Tax reform will be good for the country

The Republican Congress and Trump administration are to be commended for embarking on a difficult quest to reform the muddled U.S. tax code, simplifying it and giving middle-class Americans a nice tax cut.

To their credit, members of Utah’s congressional delegation are supporting and participating in this initiative that can give the U.S. economy a big boost. Sen. Orrin Hatch is in the thick of the debate.

The tax reform effort is in the phase when anyone can take shots at it and find fault. Democrats and liberals have taken advantage of the opportunity and are describing the Republican effort in doomsday terms.

Don’t believe them. It isn’t nearly that bad. In fact, Congress is on track to enacting an excellent reform package that will be good for the economy and for most Americans. The Senate and House plans differ, as is to be expected. They will need to compromise and adopt the best features of both plans.

The critics always claim that wealthy people will benefit most from the Republicans plans. But the authoritative nonpartisan Joint Committee on Taxation says that under the Senate plan, taxpayers earning between $20,000 and $30,000 would get a 10.4 percent income tax cut; those earning between $50,000 and $70,000 would see their income taxes decline by 7.1 percent; millionaires would get a 5.3 percent tax cut.

Certainly, in raw dollars, a millionaire getting a 5.3 percent tax cut gets to keep more money than a low-income person getting double the tax cut.
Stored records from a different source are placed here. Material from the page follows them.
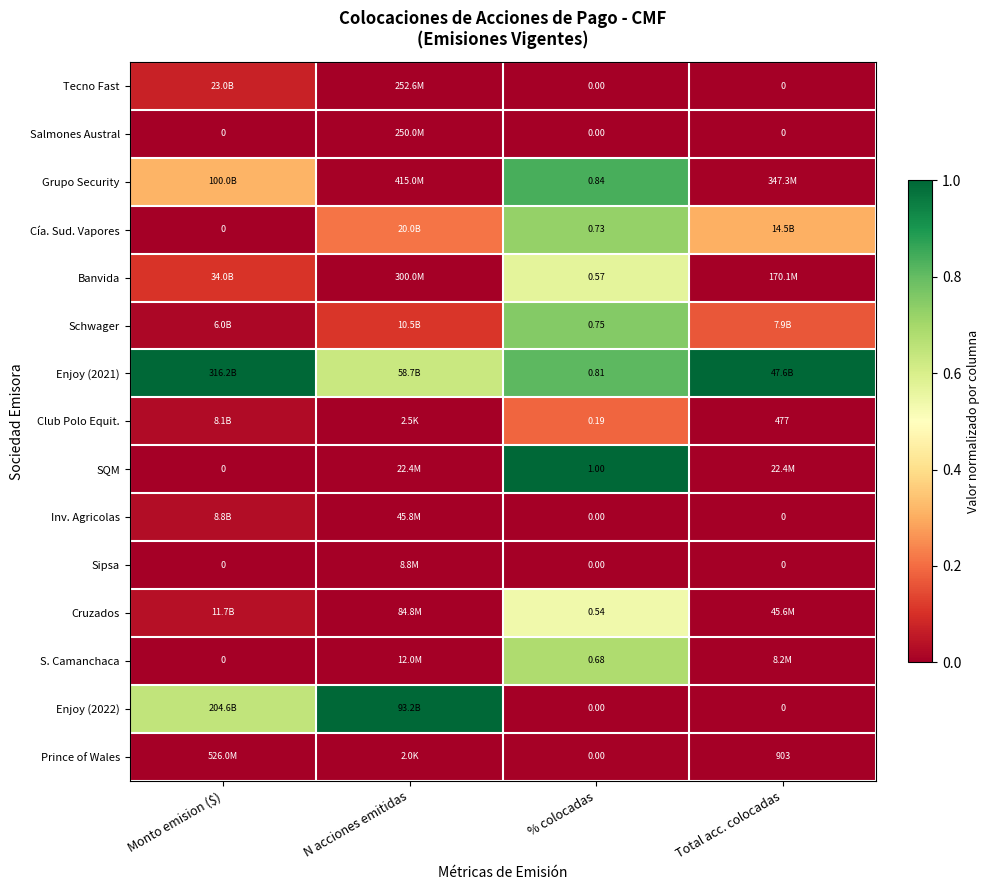

The Sipsa series shows 0.0 at % colocadas. True or false?

True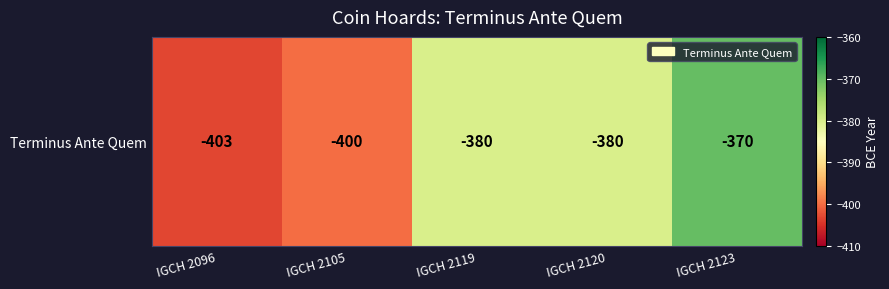

What is the sum of the values at IGCH 2105 and IGCH 2123?

-770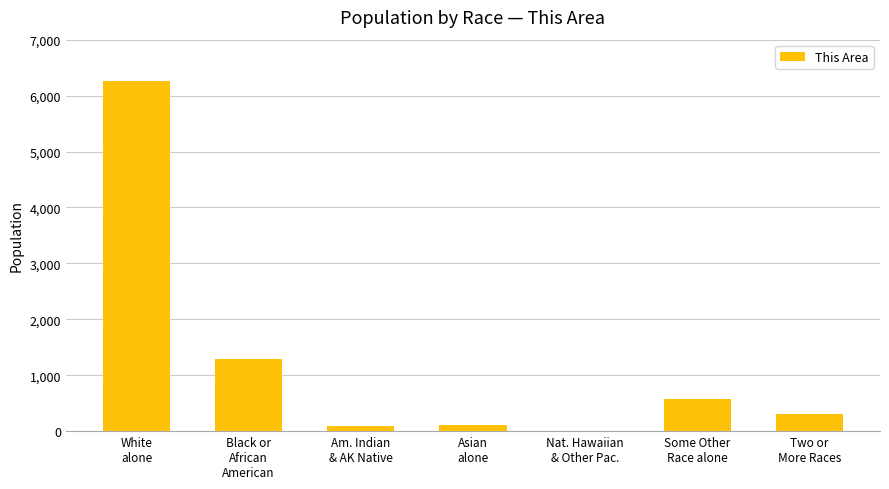

What is the maximum value shown in the chart?

6265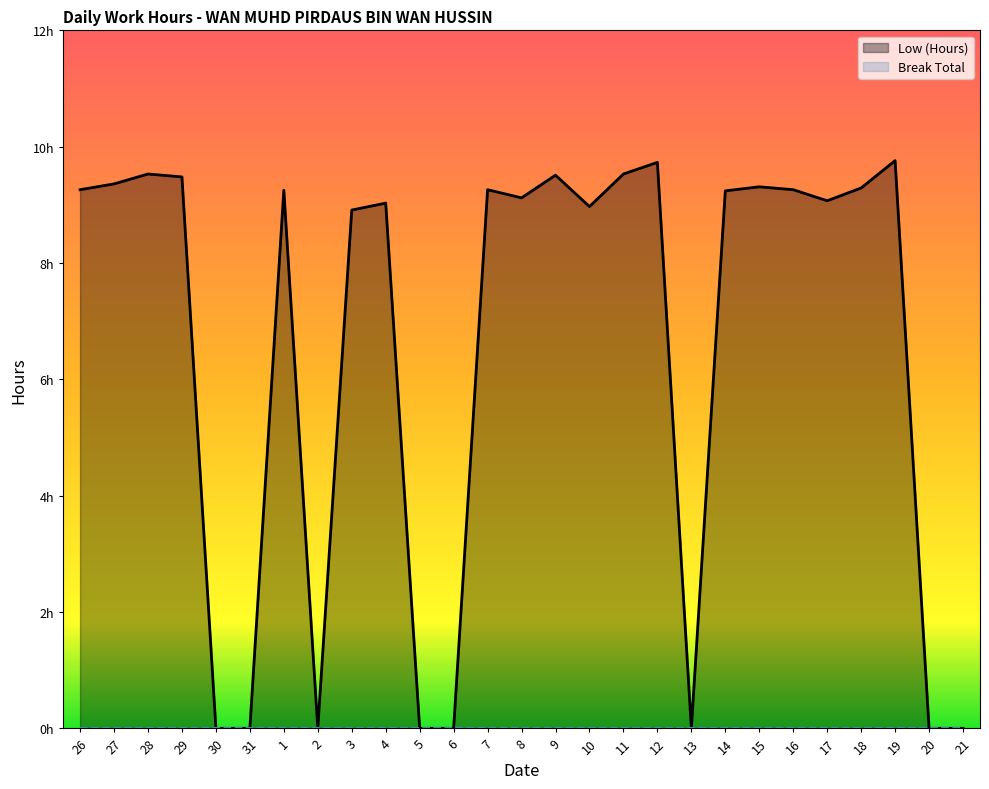

Read the value at 11.

9.5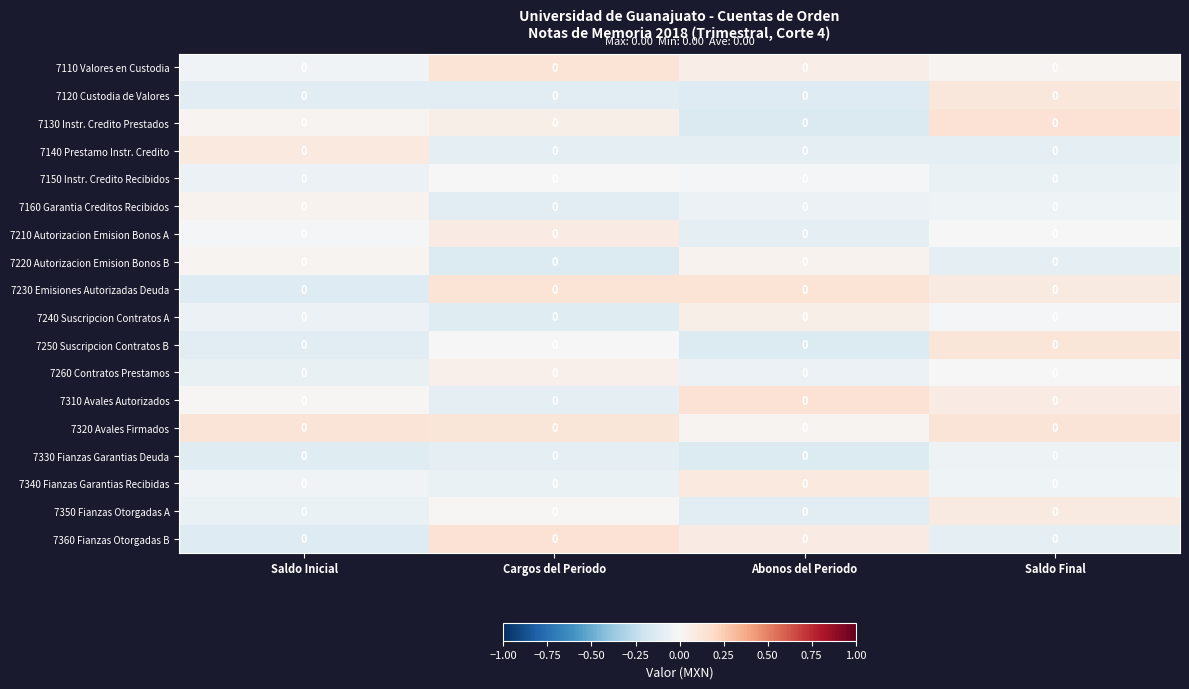

Between Cargos del Periodo and Saldo Final, which series saw the biggest shift?

7360 Fianzas Otorgadas B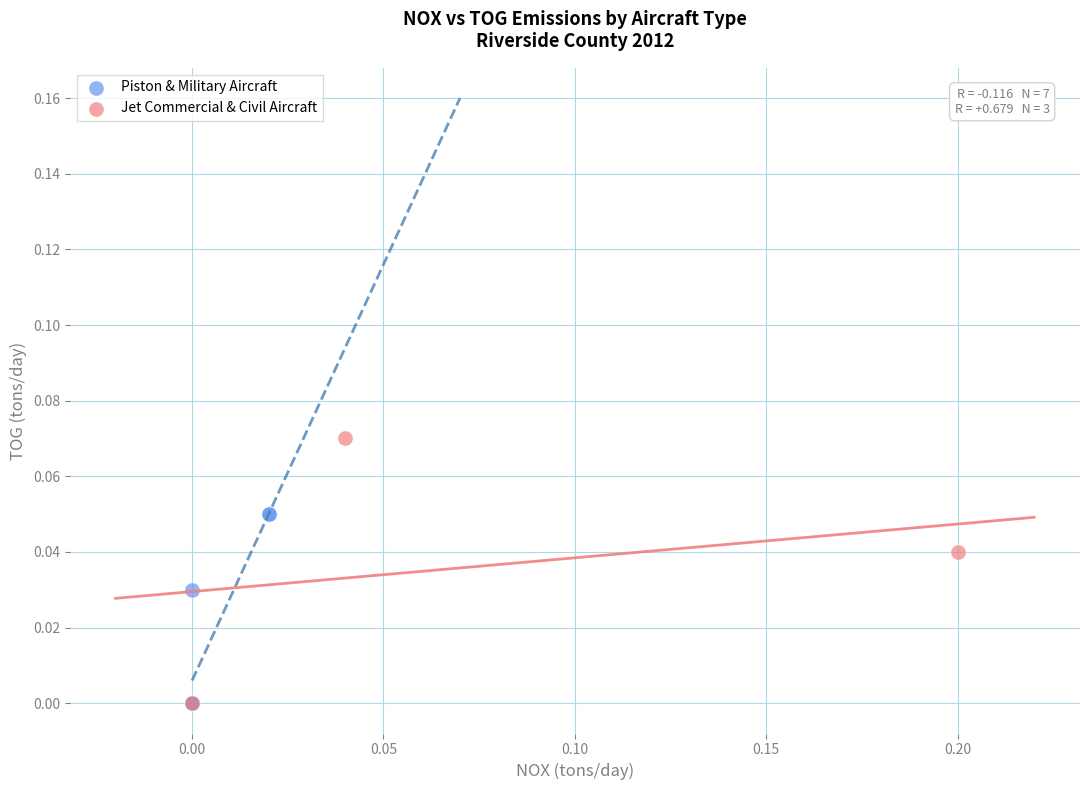

Which series reaches the maximum Y coordinate?

Jet Commercial & Civil Aircraft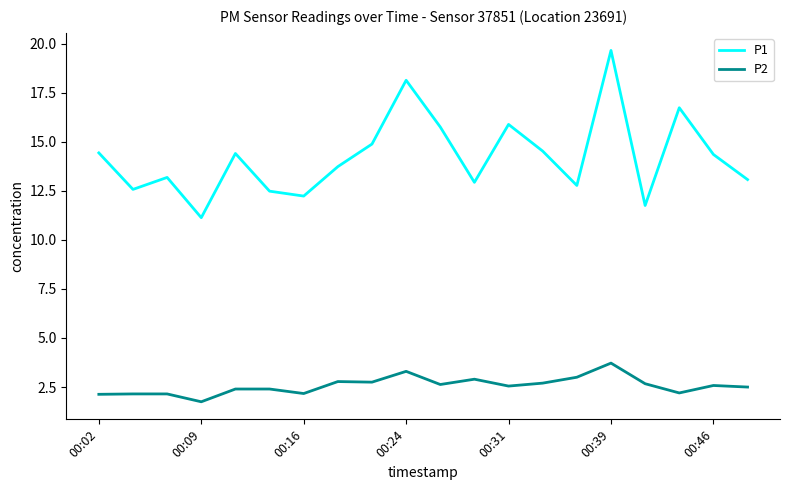

What is the difference between the maximum and minimum values in the P1 series?

8.5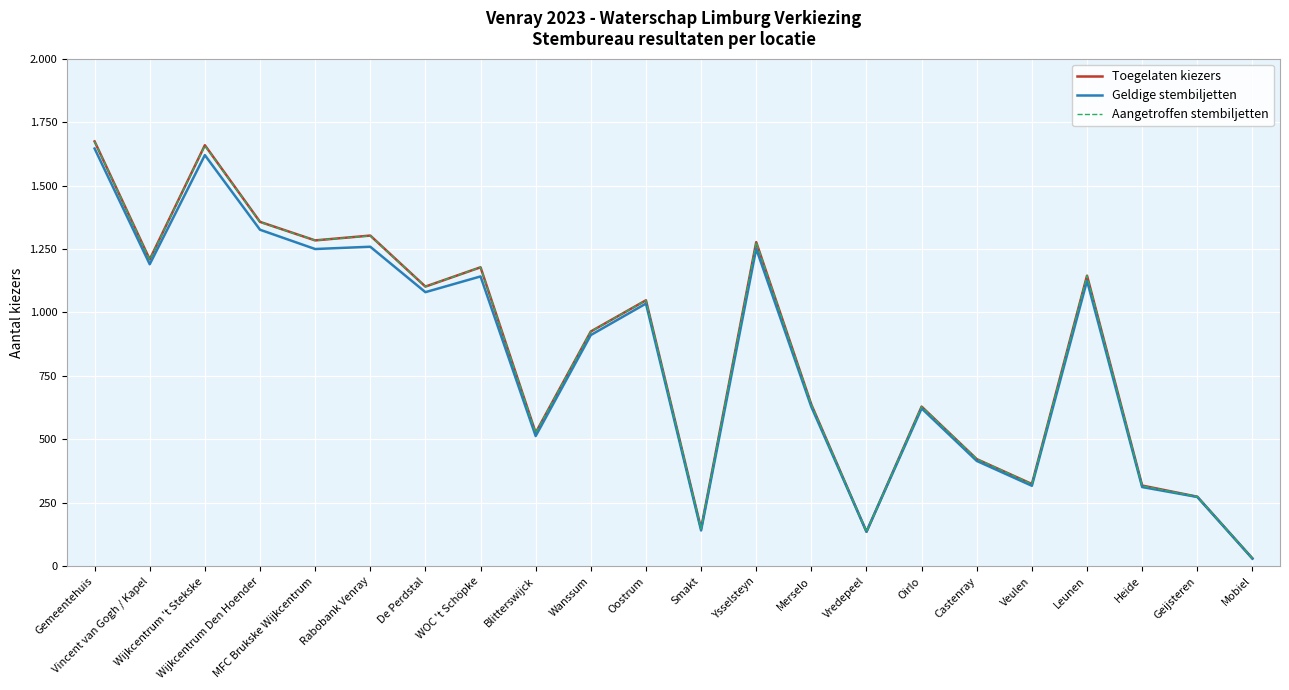

Is it true that Toegelaten kiezers equals 637 at Merselo?

True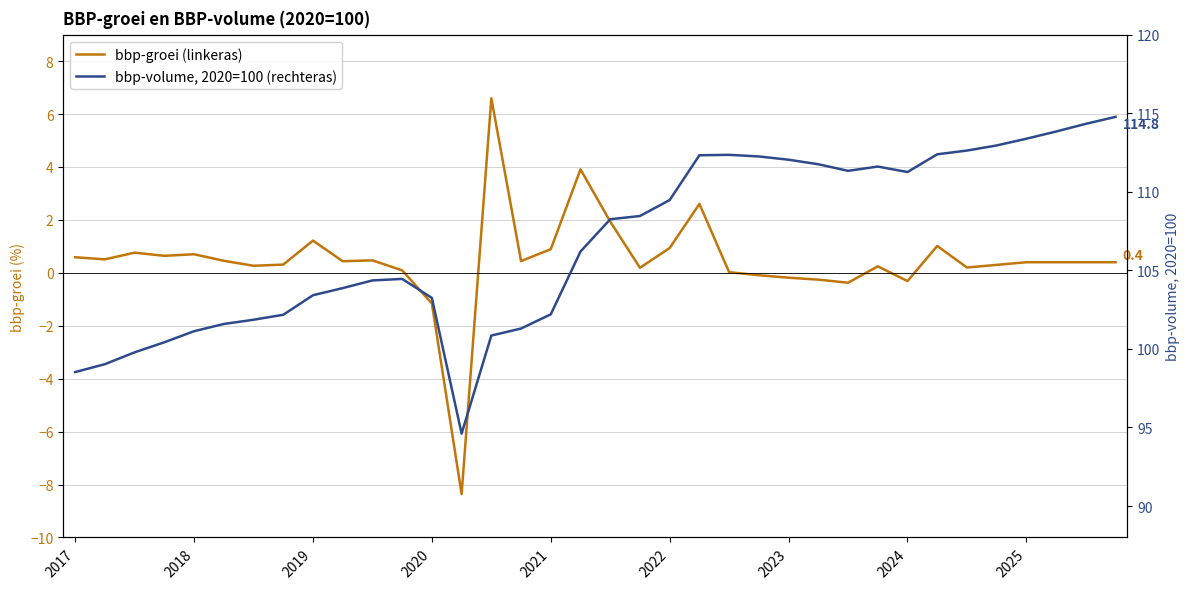

True or false: bbp-groei (linkeras) has more than 1 points higher than both neighbors.

True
Thus, critics say it’s a tax cut for the rich. But remember that wealthy people pay most of the taxes and higher percentages of their income in taxes.

IRS data show that the top 10 percent of income earners, those with adjusted gross income over $138,031, pay a whopping 71 percent of taxes. That means about 1.7 million Americans, less than 1 percent of the population, pay 71 percent of income taxes. Is that fair?

The other 90 percent of taxpayers pay less than 30 percent of income taxes. The bottom 50 percent of income earners pay only 2.83 percent of federal income taxes. Some 37 million tax filers have no tax obligation at all, and that number will grow under the Republican tax plans. Some 45 percent of households will not pay any federal income taxes this year, according to the Tax Policy Center.

The critics are also complaining about reducing the corporate tax burden. But corporations, especially small businesses, provide jobs, goods and services. Only hardcore leftists want to penalize corporations with high taxes – which, of course, are passed on to customers. High corporate taxes mean higher prices for goods and services and fewer jobs.

Good tax reform and simplification will also mean changes in deductions and exemptions. Different people are affected in different ways, giving critics another line of attack by taking the changes out of context. A taxpayer may lose a deduction, but still get an overall tax cut because of other changes. It isn’t fair to judge the whole product by one feature. One has to look at all the changes and balance them out.

It’s highly hypocritical for leftists to complain about tax cuts for the wealthy and then defend millionaire New Yorkers with a penthouse overlooking Central Park who might lose a portion of their property tax deduction.

Another criticism notes that lower taxes might increase the federal debt. The Democrats and liberals aren’t at all concerned about running up deficits by creating new government programs or increasing spending on existing programs. They propose such things every day.

The Republicans acknowledge that cutting taxes will increase the debt. But more money will be left in the hands of consumers and businesses with a resulting economic boost – and more tax revenue. That has happened in the past.

I don’t like increasing the deficit. But I’d rather do it by cutting taxes than by spending more on big government programs. 

The most important question of all is how tax reform will impact the overall economy. I might lose a little or win a little in tax reform. But I’m willing to live with the impact on me personally if it means an overall stronger economy, more jobs and a better America.